### Aim of the task
Only the lines below starting at the one containing "34: (542, 69, 0.40)" and ending at the one containing "39: (464, 144, 0.44)" belong in the answer, each copied exactly.

Stored data
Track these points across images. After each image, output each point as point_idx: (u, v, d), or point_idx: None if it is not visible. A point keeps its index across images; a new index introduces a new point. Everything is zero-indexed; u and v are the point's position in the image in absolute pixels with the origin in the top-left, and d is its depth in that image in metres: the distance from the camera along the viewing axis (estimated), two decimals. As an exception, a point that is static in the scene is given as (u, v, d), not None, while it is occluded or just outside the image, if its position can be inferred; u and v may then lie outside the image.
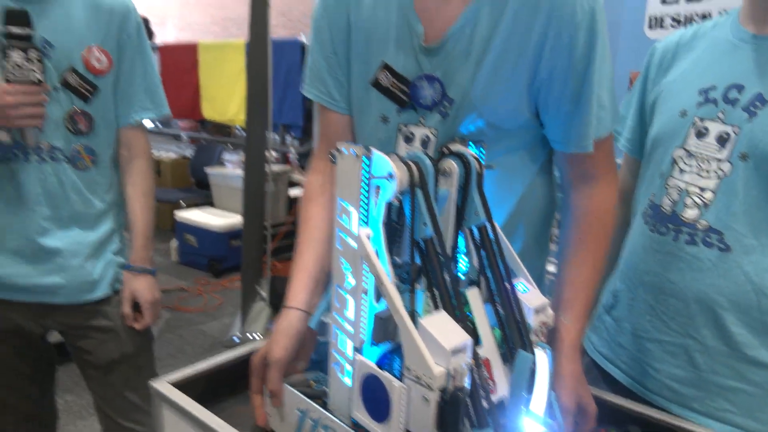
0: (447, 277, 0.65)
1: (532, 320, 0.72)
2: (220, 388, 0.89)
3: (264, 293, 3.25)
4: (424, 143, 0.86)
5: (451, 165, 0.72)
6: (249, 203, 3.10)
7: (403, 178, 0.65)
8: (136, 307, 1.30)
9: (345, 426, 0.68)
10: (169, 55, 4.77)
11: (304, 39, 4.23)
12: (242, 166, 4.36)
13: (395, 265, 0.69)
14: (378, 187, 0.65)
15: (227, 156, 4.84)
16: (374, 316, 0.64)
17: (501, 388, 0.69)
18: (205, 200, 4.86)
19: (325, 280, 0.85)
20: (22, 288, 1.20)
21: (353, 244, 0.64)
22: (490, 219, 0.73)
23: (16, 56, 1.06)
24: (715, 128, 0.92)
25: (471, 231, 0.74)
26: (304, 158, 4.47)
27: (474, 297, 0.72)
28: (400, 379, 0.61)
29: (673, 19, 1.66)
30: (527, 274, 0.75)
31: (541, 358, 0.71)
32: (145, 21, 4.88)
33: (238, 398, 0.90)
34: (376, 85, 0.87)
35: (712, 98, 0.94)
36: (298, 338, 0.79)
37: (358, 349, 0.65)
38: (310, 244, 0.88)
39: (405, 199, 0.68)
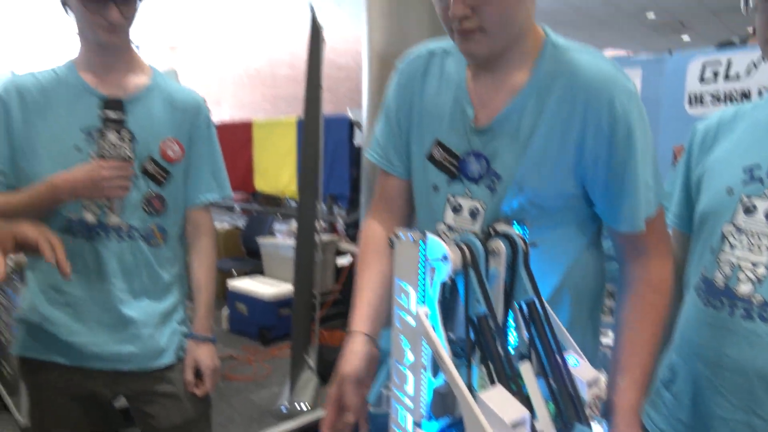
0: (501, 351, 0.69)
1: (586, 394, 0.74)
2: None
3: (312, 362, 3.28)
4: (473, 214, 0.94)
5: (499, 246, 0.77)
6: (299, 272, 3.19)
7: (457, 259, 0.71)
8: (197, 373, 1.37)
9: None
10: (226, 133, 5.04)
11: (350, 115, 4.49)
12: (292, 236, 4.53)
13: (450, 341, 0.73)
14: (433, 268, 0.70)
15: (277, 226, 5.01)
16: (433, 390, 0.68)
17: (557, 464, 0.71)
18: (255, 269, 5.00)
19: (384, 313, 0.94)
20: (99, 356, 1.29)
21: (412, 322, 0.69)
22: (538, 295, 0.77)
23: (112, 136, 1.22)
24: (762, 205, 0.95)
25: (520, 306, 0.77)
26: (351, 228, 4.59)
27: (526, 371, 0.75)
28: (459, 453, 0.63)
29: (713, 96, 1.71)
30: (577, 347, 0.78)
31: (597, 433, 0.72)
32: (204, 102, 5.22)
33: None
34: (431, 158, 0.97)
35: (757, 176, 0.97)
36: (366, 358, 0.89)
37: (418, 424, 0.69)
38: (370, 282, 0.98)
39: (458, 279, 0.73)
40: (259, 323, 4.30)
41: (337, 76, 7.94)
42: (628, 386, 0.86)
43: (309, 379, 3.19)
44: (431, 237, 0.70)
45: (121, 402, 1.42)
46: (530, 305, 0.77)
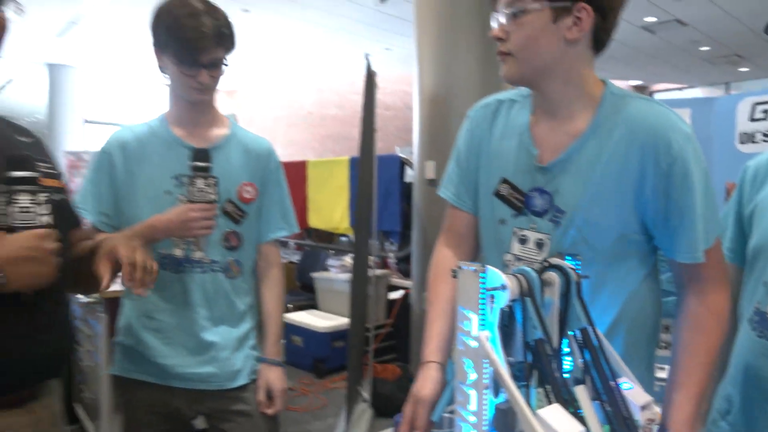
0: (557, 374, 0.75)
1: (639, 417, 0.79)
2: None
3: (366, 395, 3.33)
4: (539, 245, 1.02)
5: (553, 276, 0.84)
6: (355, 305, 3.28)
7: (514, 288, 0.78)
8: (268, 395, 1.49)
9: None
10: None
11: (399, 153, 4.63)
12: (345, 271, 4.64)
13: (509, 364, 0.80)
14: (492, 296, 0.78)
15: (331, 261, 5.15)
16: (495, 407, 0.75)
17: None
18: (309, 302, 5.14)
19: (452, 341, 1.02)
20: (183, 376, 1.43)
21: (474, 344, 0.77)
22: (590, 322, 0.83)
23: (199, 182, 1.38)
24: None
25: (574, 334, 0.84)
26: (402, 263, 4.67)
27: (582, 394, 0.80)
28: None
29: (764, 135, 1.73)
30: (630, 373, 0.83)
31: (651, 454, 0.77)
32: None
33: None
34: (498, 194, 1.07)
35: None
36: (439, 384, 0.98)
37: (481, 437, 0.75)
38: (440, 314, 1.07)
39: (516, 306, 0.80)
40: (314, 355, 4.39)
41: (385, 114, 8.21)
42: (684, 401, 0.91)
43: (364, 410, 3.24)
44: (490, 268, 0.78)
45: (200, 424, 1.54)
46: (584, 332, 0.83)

==

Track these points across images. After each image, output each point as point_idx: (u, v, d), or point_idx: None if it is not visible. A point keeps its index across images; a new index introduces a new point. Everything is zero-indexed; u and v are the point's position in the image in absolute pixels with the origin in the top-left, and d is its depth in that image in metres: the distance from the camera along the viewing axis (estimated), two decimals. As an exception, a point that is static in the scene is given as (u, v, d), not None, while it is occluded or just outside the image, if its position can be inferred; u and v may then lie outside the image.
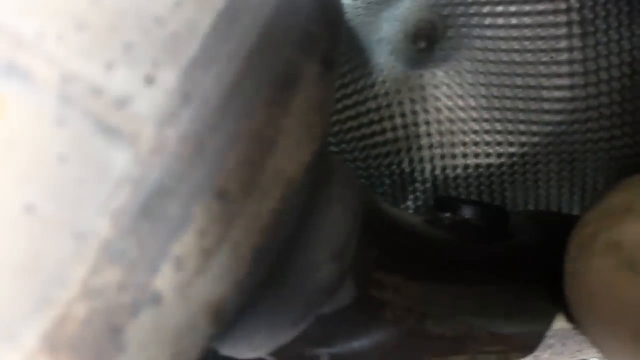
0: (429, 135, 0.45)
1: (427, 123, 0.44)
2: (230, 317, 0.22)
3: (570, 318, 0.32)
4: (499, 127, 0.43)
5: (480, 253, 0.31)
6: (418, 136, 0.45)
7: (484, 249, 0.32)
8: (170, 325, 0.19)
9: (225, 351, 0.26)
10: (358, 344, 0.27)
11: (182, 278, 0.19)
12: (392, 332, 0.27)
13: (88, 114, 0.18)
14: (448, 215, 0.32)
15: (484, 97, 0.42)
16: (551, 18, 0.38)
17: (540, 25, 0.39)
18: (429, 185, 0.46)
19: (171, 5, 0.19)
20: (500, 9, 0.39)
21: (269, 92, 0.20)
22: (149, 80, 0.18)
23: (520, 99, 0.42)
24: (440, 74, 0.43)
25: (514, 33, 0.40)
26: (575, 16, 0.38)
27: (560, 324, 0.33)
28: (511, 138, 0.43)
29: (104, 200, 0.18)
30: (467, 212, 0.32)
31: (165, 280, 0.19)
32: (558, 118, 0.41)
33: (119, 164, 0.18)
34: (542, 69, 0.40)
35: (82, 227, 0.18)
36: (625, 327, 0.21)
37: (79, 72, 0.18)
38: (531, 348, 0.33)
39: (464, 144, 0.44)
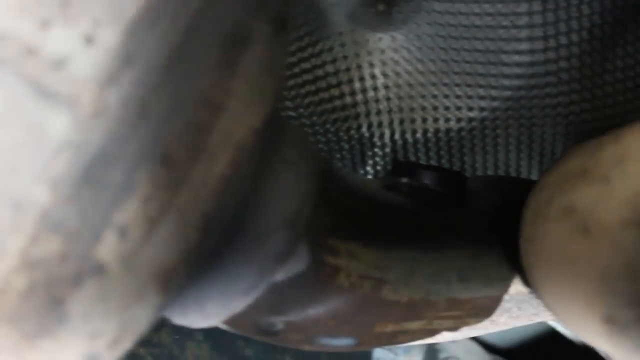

### Completed exercise
34: (542, 69, 0.40)
35: (82, 227, 0.18)
36: (625, 327, 0.21)
37: (79, 72, 0.18)
38: (531, 348, 0.33)
39: (464, 144, 0.44)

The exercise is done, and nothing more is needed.